Bab 2: Cahayamu Padam Sementara
Ada hari-hari ketika bahkan matahari pun tidak muncul.
Bahkan cahaya yang paling terang pun bisa kehilangan cahayanya.
Dan aku, sang jendela, melihatnya untuk pertama kalinya:
hari di mana ia tak datang.
Ruang ini sepi.
Speaker tetap diam.
Lantai tak merasakan dentuman kaki.
Waktu berlalu, tapi tak ada siapa-siapa di sana untuk memecah senyap —
dan aku merasa patah tanpa suara itu.
Beberapa hari kemudian, ia kembali.
Tubuhnya hadir, tapi jiwanya entah di mana.

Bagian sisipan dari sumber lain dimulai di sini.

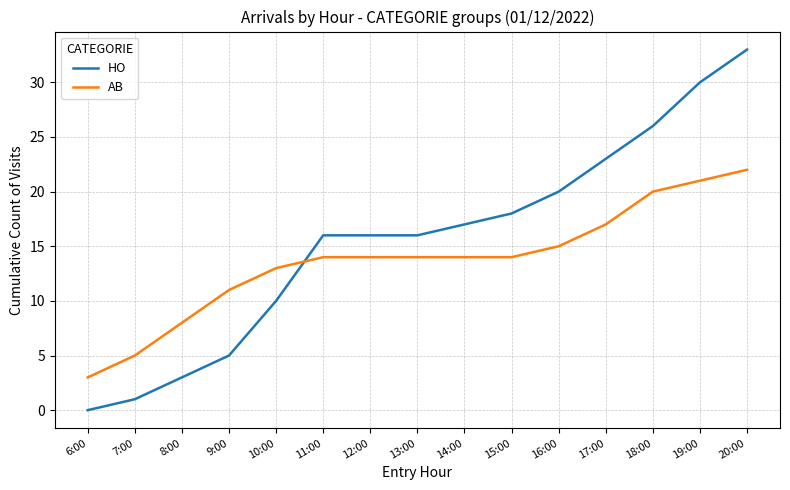

Count the AB values in the range 11 to 17.

9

Mata yang biasanya menyala kini surut,
bahunya seperti kehilangan langit yang dulu ia bawa sendiri.
"Hari ini aku gak bisa pura-pura senyum."
Ia bicara pelan, seperti sedang meminta izin.
“Kalau aku terus pakai topeng, nanti aku lupa caranya jadi manusia.”
Kalimat itu seperti kabut yang melayang di kaca tubuhku.
Dingin. Tak terlihat. Tapi menyelimuti segalanya.
Aku melihat ia menekan tombol di speaker,
dan lagu yang keluar berbeda dari biasanya.
“I’m fine, I’m fine, I’m fine…”
Ironi itu menyayat.
Bagaimana lagu yang seharusnya menguatkan malah terasa seperti kebohongan lembut.
Ia menatap lantai, seperti mencari sesuatu yang pernah ia tinggalkan di sana —
semangatnya, mungkin.
Lalu ia menari.
Bukan dengan semangat, tapi dengan luka.
Bukan untuk tampil, tapi untuk bertahan.
Setiap gerakan seperti seruan:
Tolong lihat aku.
Tolong percaya bahwa aku juga manusia.
Tolong… jangan berharap aku kuat setiap hari.
Dan aku, jendela tua yang hanya bisa menyaksikan,
ingin retak demi bisa memeluknya,
mengatakan bahwa dunia takkan runtuh jika ia berhenti sejenak.
Tapi dunia tetap menuntut.
Lampu panggung tetap menyala.
Mata penonton tetap berharap.
Dan ia… tetap menari.
Meski cahayanya padam sementara,
ia memilih bangkit — bukan karena sudah sembuh,
tapi karena ada orang-orang yang belum tahu cara bangkit tanpa dirinya.